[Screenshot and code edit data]
----------------------------------------

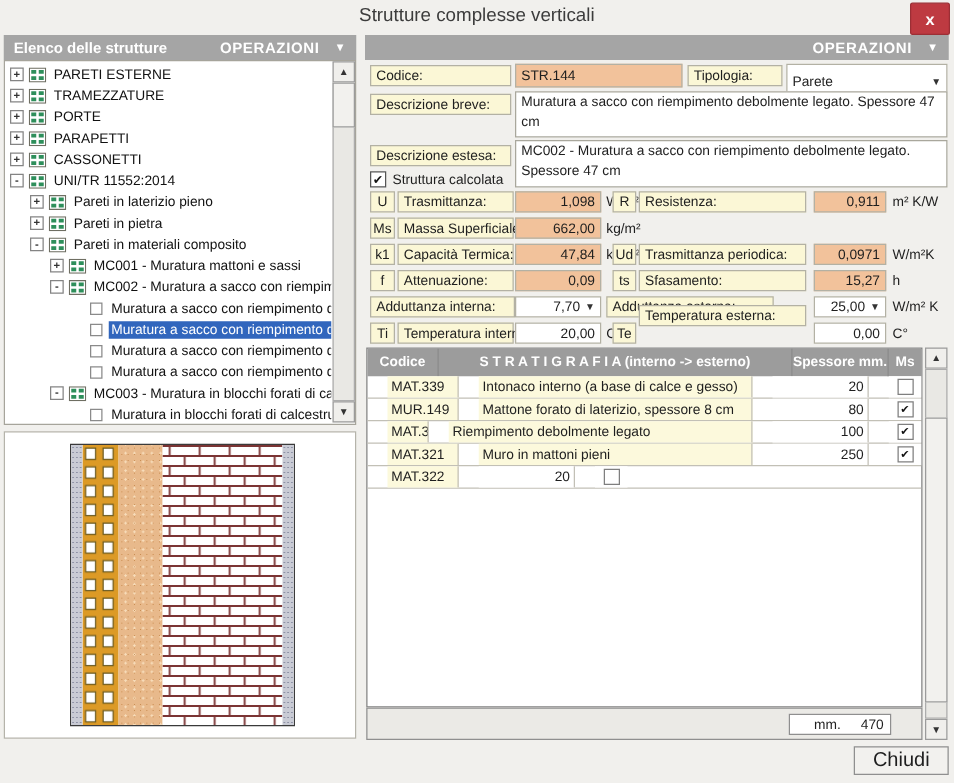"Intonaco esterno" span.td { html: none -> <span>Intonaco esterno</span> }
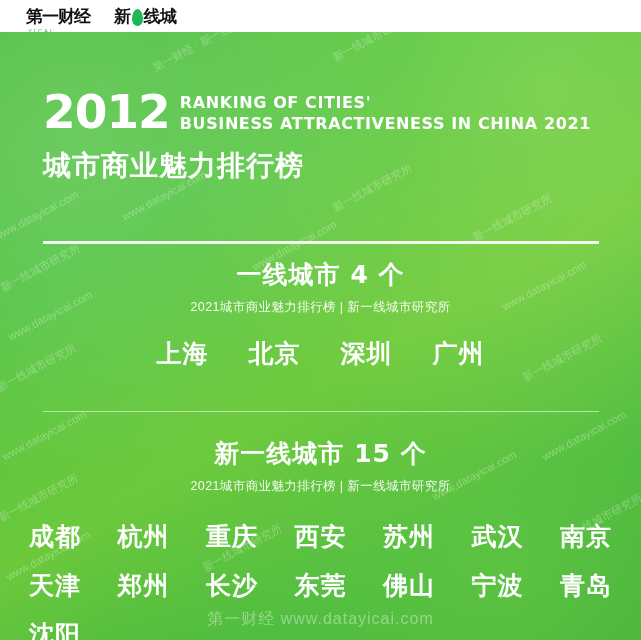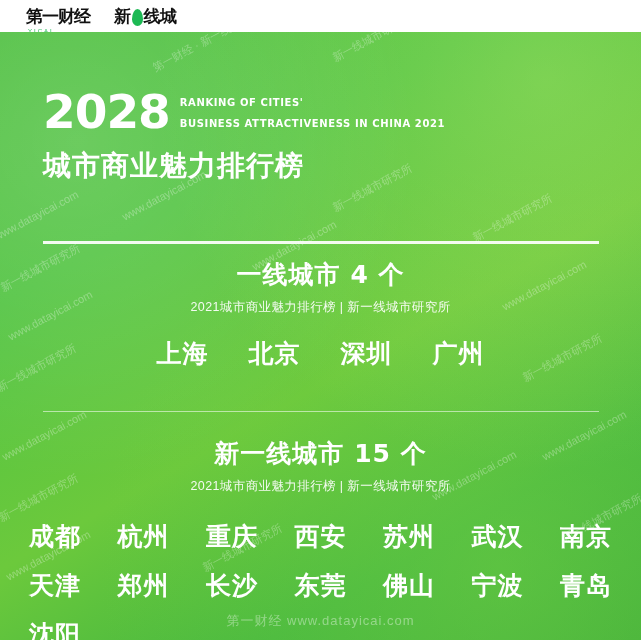"2028" div.year { text: 2028 -> 2012 }
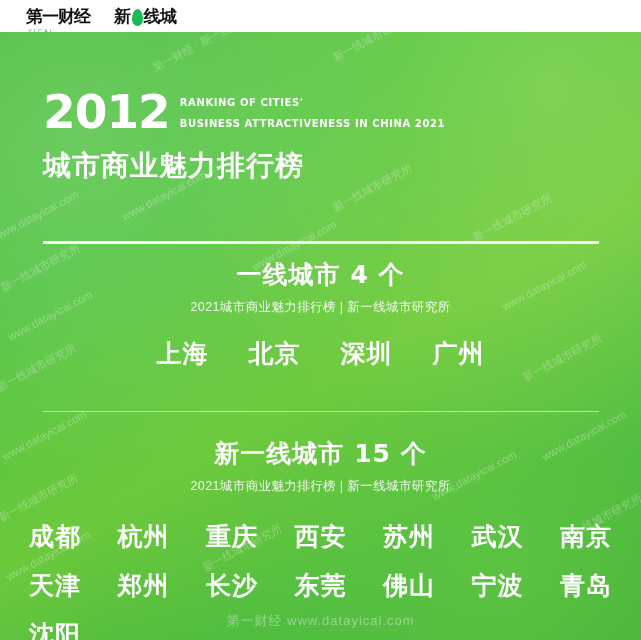"RANKING OF CITIES'" .eng div { font-size: 10px -> 16px }
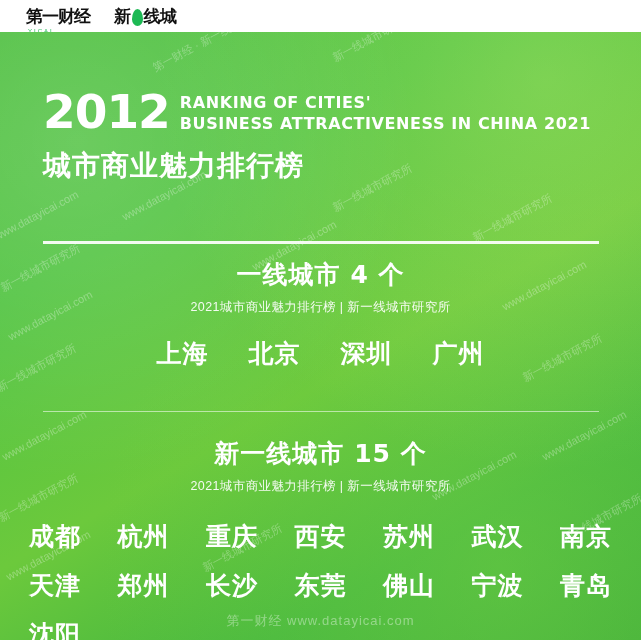"第一财经 www.datayicai.com" .bottom-wm { font-size: 13px -> 16px }
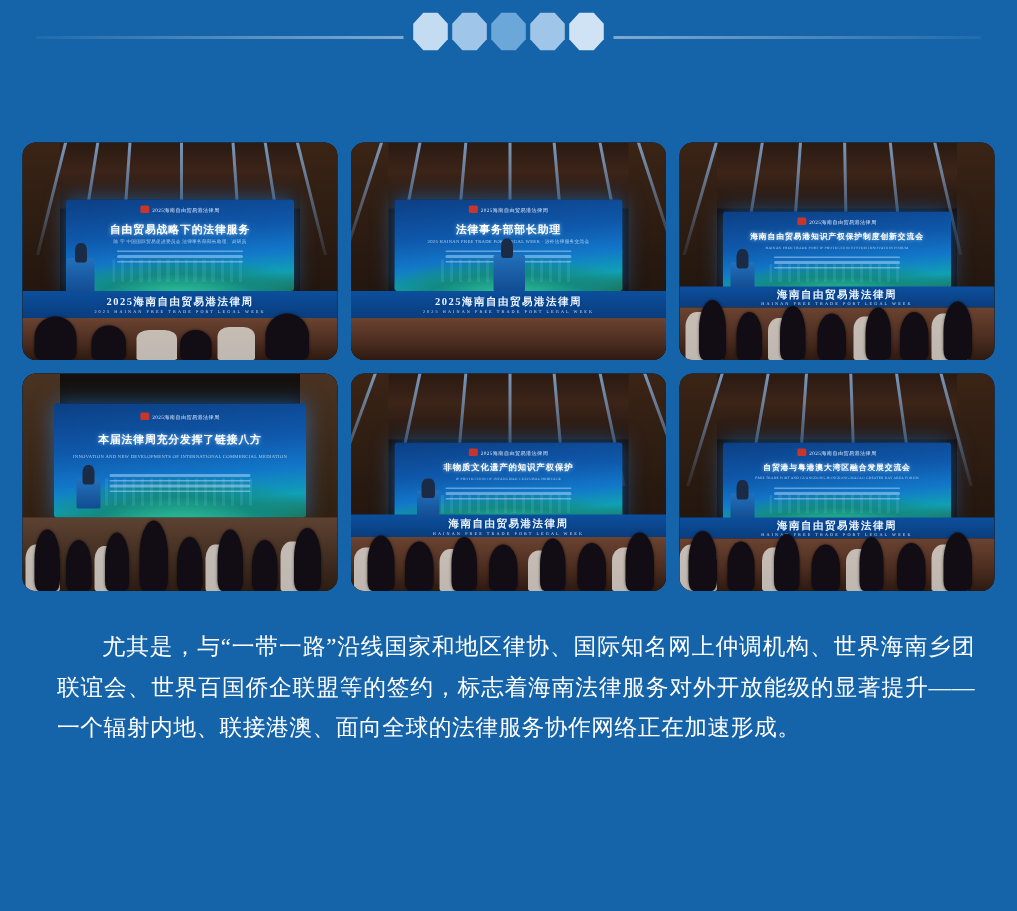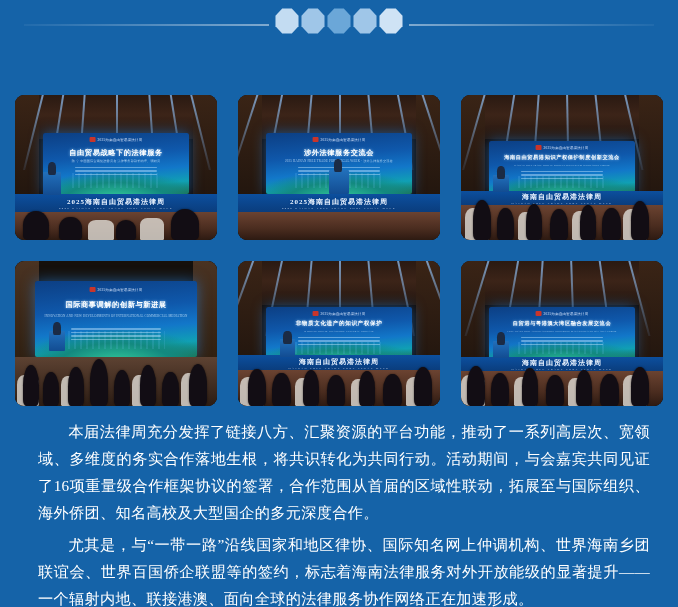"自由贸易战略下的法律服务" .grid { gap: 21px -> 9px }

----------------------------------------

WORK TO BE COMPLETED:
An exact transcription of all the entries is required, without the pictures.

YOUR RESPONSE:
"Intonaco esterno" span.td { html: none -> <span>Intonaco esterno</span> }
"2028" div.year { text: 2028 -> 2012 }
"RANKING OF CITIES'" .eng div { font-size: 10px -> 16px }
"第一财经 www.datayicai.com" .bottom-wm { font-size: 13px -> 16px }
"自由贸易战略下的法律服务" .grid { gap: 21px -> 9px }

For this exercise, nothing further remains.